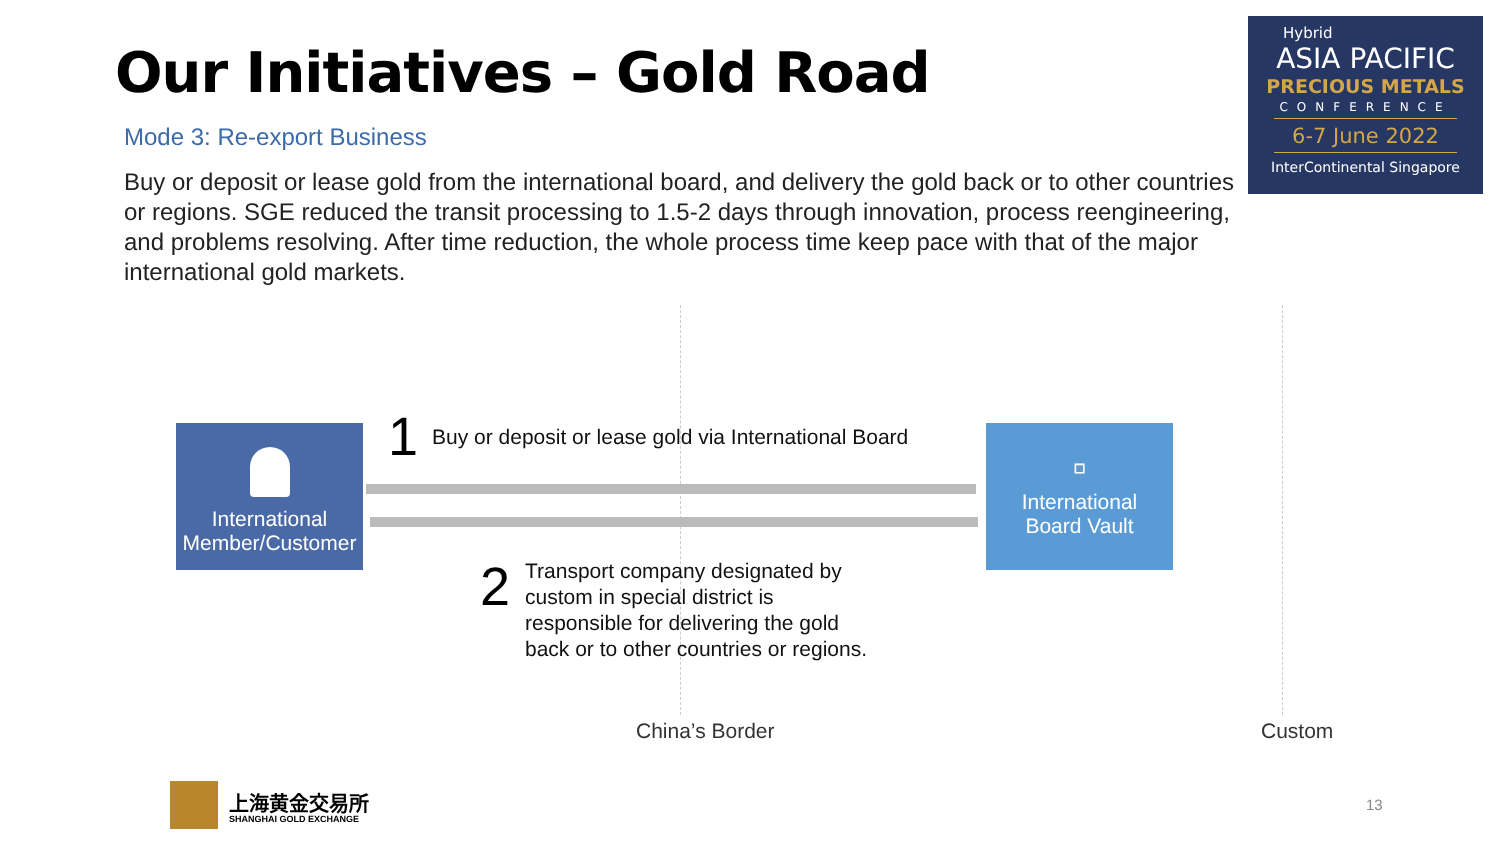Our Initiatives – Gold Road
Mode 3: Re-export Business
Buy or deposit or lease gold from the international board, and delivery the gold back or to other countries or regions. SGE reduced the transit processing to 1.5-2 days through innovation, process reengineering, and problems resolving. After time reduction, the whole process time keep pace with that of the major international gold markets.
Hybrid
ASIA PACIFIC
PRECIOUS METALS
CONFERENCE
6-7 June 2022
InterContinental Singapore
International
Member/Customer
▫
International
Board Vault
1
Buy or deposit or lease gold via International Board
2
Transport company designated by
custom in special district is
responsible for delivering the gold
back or to other countries or regions.
China’s Border Custom
上海黄金交易所
SHANGHAI GOLD EXCHANGE
13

### What this task involves
Each entry, word for word, belongs in your answer; each picture does not.

### Exercise response
Our Initiatives – Gold Road
Mode 3: Re-export Business
Buy or deposit or lease gold from the international board, and delivery the gold back or to other countries or regions. SGE reduced the transit processing to 1.5-2 days through innovation, process reengineering, and problems resolving. After time reduction, the whole process time keep pace with that of the major international gold markets.
Hybrid
ASIA PACIFIC
PRECIOUS METALS
CONFERENCE
6-7 June 2022
InterContinental Singapore
International
Member/Customer
▫
International
Board Vault
1
Buy or deposit or lease gold via International Board
2
Transport company designated by
custom in special district is
responsible for delivering the gold
back or to other countries or regions.
China’s Border Custom
上海黄金交易所
SHANGHAI GOLD EXCHANGE
13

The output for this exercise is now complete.